Trop pressé dans l’écart de tes bras, je me laisse étouffer par ce vent de panique qui s’empare des voiles de mon coeur. Poussé comme dans une douce tempête, je laisse pointer ma proue au nez des vagues qui, lentement, m’ensevelissent. Sa mer me porte vers un horizon qui m’étourdit d’éloignement. Il fut malheureusement trop fréquent, pour les marins de mon frêle navire, d’agiter bras et drapeaux à des îles désertes qu’ils méprenaient pour des ports.

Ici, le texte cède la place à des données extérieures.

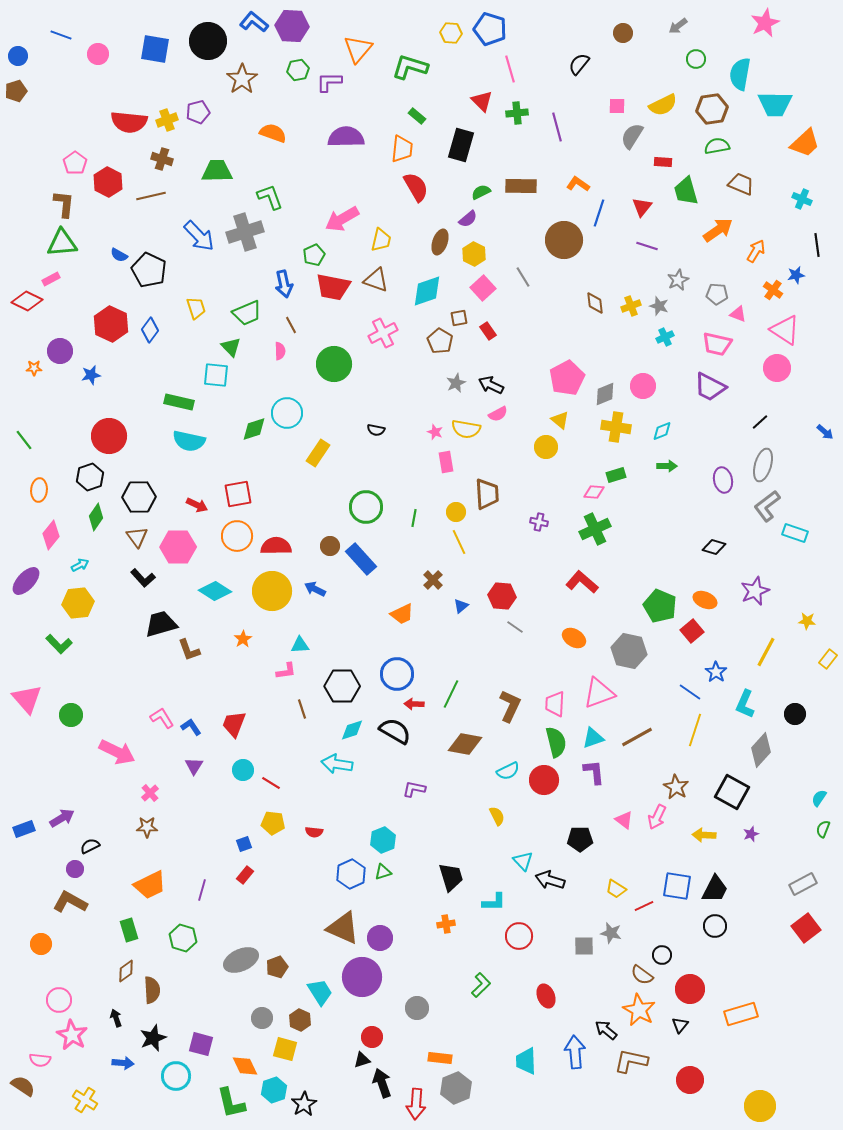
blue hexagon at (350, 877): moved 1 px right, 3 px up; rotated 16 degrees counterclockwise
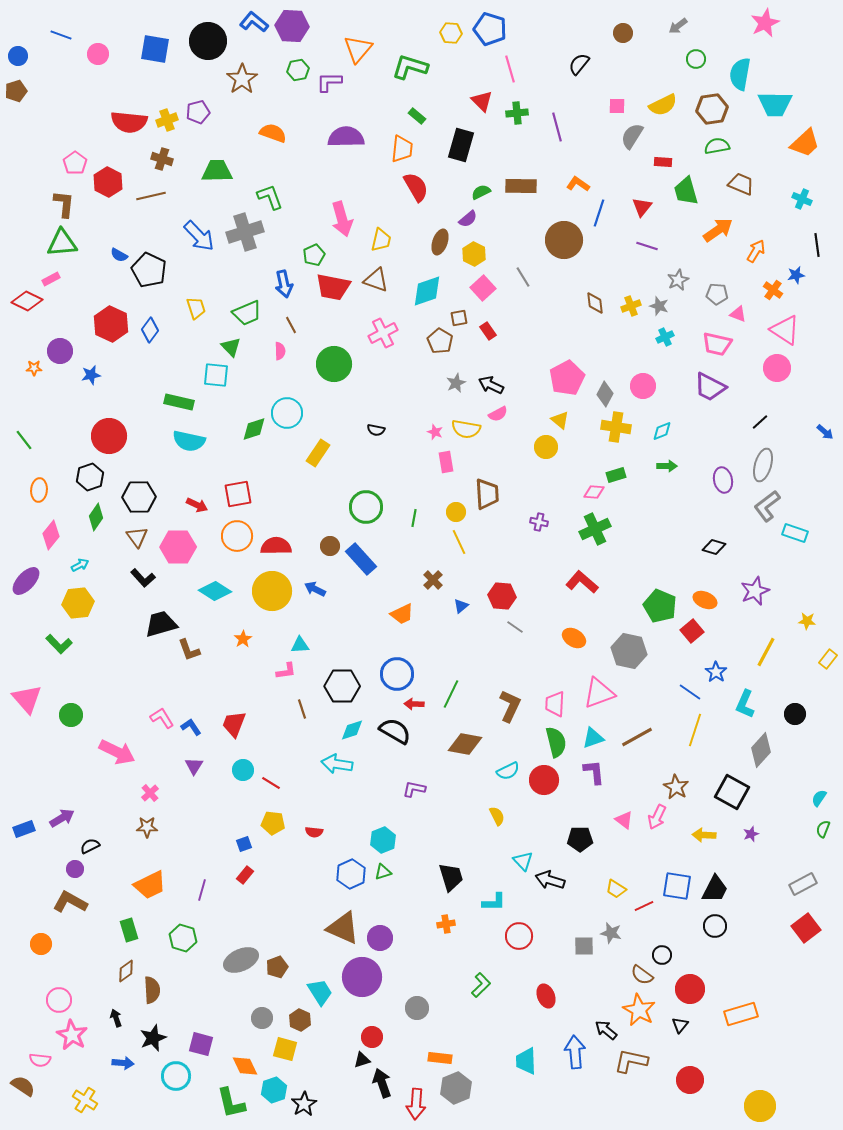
pink arrow at (342, 219): rotated 76 degrees counterclockwise
gray diamond at (605, 394): rotated 40 degrees counterclockwise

C’est donc avec l’honneur factice d’un capitaine en péril, que j’affronte tes récifs, espérant sauver mon équipage des remous brusques engendrés par tes courants intenses. L’impulsion sourde issue de tes abysses vient résonner jusqu’au plus profond de l’épine qui peuple ma dorsale structure. Comme une source souterraine crachant ses eaux chaudes sous la surface agitée de ta surface, venant du même coup envelopper d’un voile flou l’image corallienne qui entoure son embouchure, mes yeux projettent au fond de mon crâne une lumière diffuse, vague reflet des présents événements.
Aveuglé un court instant par un myriade de rêves scintillants derrière tes yeux clos, je m’attarde à écouter les échos lointains de ces mondes peuplant ton sommeil. Le reflet sombre de ces brillances nocturnes viennent flatter le subtil équilibre du silence qui m’entoure. Et j’ai peur de ces rêves. Peur de n’y occuper qu’une place de spectateur, assis devant la parade qui passe !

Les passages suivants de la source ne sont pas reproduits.